From the records, copy out word for word the lines starting at the one containing "2.2 Systolic Array" and ending at the one containing "- Array内のデータはP", including both of those lines.

(SOURCE INFORMATION)

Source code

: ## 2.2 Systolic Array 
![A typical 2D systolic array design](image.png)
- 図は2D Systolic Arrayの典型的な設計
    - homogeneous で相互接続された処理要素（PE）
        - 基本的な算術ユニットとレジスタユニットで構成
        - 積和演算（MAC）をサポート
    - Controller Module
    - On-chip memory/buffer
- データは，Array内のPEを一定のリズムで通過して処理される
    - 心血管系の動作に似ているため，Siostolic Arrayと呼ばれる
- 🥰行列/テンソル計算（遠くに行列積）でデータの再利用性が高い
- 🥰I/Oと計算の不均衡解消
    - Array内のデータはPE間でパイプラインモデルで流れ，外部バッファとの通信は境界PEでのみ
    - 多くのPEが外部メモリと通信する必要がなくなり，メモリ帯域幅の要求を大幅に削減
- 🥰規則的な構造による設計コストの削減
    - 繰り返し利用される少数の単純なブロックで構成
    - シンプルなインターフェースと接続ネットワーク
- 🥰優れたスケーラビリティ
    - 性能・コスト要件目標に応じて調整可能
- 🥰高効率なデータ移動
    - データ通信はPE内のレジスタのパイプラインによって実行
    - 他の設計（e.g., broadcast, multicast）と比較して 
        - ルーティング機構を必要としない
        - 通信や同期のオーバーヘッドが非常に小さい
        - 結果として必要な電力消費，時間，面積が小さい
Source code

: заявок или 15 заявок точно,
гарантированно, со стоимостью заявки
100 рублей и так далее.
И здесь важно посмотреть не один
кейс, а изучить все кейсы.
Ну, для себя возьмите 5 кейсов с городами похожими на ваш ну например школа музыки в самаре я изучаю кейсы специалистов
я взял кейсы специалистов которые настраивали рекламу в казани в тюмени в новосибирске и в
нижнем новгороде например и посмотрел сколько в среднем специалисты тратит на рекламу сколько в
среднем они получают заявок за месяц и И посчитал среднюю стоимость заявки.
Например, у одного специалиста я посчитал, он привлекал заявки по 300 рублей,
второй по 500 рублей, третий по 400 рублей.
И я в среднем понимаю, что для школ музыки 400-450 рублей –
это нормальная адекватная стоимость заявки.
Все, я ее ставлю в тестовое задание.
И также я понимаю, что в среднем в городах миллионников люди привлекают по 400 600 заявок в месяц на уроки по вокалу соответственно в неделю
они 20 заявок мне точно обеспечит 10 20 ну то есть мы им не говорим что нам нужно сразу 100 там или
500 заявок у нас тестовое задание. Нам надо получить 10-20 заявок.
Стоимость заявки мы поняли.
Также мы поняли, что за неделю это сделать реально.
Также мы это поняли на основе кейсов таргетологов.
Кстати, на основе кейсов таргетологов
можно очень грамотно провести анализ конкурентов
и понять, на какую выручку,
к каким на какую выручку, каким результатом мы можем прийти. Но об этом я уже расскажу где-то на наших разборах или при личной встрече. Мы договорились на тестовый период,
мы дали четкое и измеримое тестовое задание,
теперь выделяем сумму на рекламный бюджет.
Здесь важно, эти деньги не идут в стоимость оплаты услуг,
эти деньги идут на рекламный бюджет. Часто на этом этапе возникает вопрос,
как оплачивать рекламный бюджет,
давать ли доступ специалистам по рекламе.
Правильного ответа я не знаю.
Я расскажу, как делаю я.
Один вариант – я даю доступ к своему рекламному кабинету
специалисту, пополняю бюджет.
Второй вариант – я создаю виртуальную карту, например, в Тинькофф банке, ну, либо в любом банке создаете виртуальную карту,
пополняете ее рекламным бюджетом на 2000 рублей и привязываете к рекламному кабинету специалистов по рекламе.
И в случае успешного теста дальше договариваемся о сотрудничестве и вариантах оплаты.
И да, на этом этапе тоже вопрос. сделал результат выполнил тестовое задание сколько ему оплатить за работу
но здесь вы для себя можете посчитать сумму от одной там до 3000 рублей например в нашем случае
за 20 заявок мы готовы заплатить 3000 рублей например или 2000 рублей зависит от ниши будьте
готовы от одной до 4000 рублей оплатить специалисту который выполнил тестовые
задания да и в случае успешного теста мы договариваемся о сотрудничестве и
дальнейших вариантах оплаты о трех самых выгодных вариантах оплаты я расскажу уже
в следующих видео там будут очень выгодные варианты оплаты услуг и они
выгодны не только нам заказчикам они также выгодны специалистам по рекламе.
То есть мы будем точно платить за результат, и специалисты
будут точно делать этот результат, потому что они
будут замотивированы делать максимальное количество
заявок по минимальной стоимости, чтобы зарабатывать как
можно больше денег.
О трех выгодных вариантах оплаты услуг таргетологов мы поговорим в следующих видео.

(End SOURCE INFORMATION)

◆ **WRITTEN RESPONSE**:
: ## 2.2 Systolic Array 
![A typical 2D systolic array design](image.png)
- 図は2D Systolic Arrayの典型的な設計
    - homogeneous で相互接続された処理要素（PE）
        - 基本的な算術ユニットとレジスタユニットで構成
        - 積和演算（MAC）をサポート
    - Controller Module
    - On-chip memory/buffer
- データは，Array内のPEを一定のリズムで通過して処理される
    - 心血管系の動作に似ているため，Siostolic Arrayと呼ばれる
- 🥰行列/テンソル計算（遠くに行列積）でデータの再利用性が高い
- 🥰I/Oと計算の不均衡解消
    - Array内のデータはPE間でパイプラインモデルで流れ，外部バッファとの通信は境界PEでのみ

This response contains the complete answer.